MCK concerned as Quebec says there is no link between Bill 85 and Seigneury


The Mohawk Council of Kahnawà:ke (MCK) is expressing serious concerns following a presentation made at the Quebec National Assembly yesterday in which a government committee – which includes Martin Coiteux, the Minister responsible for Bill 85 – stated that there was no link between the proposed legislation and Kahnawà:ke’s rights and interests in the Autoroute 30 lands.

The presentation to the Committee on Planning and the Public Domain was made by Grand Chief Joseph Tokwiro Norton and Francis Walsh, a member of the MCK’s legal team.

“It was astonishing to witness the utter lack of understanding of our position in this important matter,” said Grand Chief Norton. “Either that, or they are playing a dangerous game.”

“Additionally, it is very disturbing that something as integral to Canada’s legal systems as Aboriginal interests seems to be beyond the government’s understanding,” he added. “I hope that Premier Couillard is paying attention to all of this, because he’s the person responsible and most accountable.”

Bill 85, a proposed piece of legislation currently being debated in the National Assembly, is designed to fast track economic development – including the industrial development of currently undeveloped lands – along a corridor that includes Autoroute 30. Lands identified in the Bill cut through the heart of the Seigneury of Sault St. Louis lands and over lands which Kahnawà:ke holds title.
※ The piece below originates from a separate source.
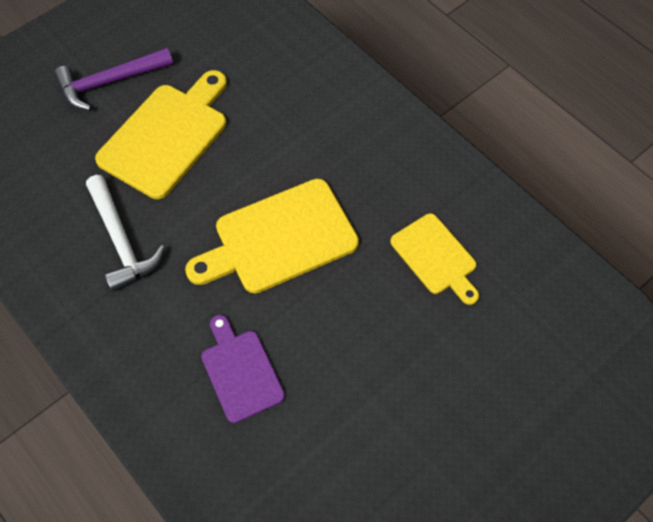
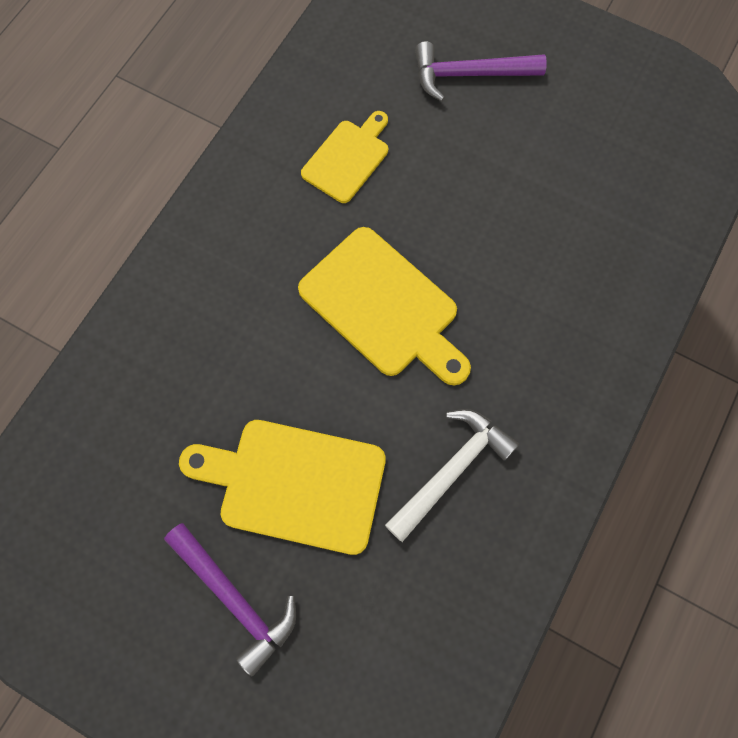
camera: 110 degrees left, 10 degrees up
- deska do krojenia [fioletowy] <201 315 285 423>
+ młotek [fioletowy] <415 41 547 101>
“If the government of Quebec believes it can waltz right in and create an economic corridor on the Seigneury lands – our lands – without our say, it would be best if they better inform themselves of the situation at hand,” Grand Chief Norton concluded. “Last night’s event was a real eye-opener. The provincial government has a lot to learn about Indigenous land issues. We’re willing to help teach them, but they have to be willing to sit together and deal with this issue as a matter of priority – not as a sidebar or afterthought. That these issues come up right after governments talk a big reconciliation game is a step in the opposite direction.”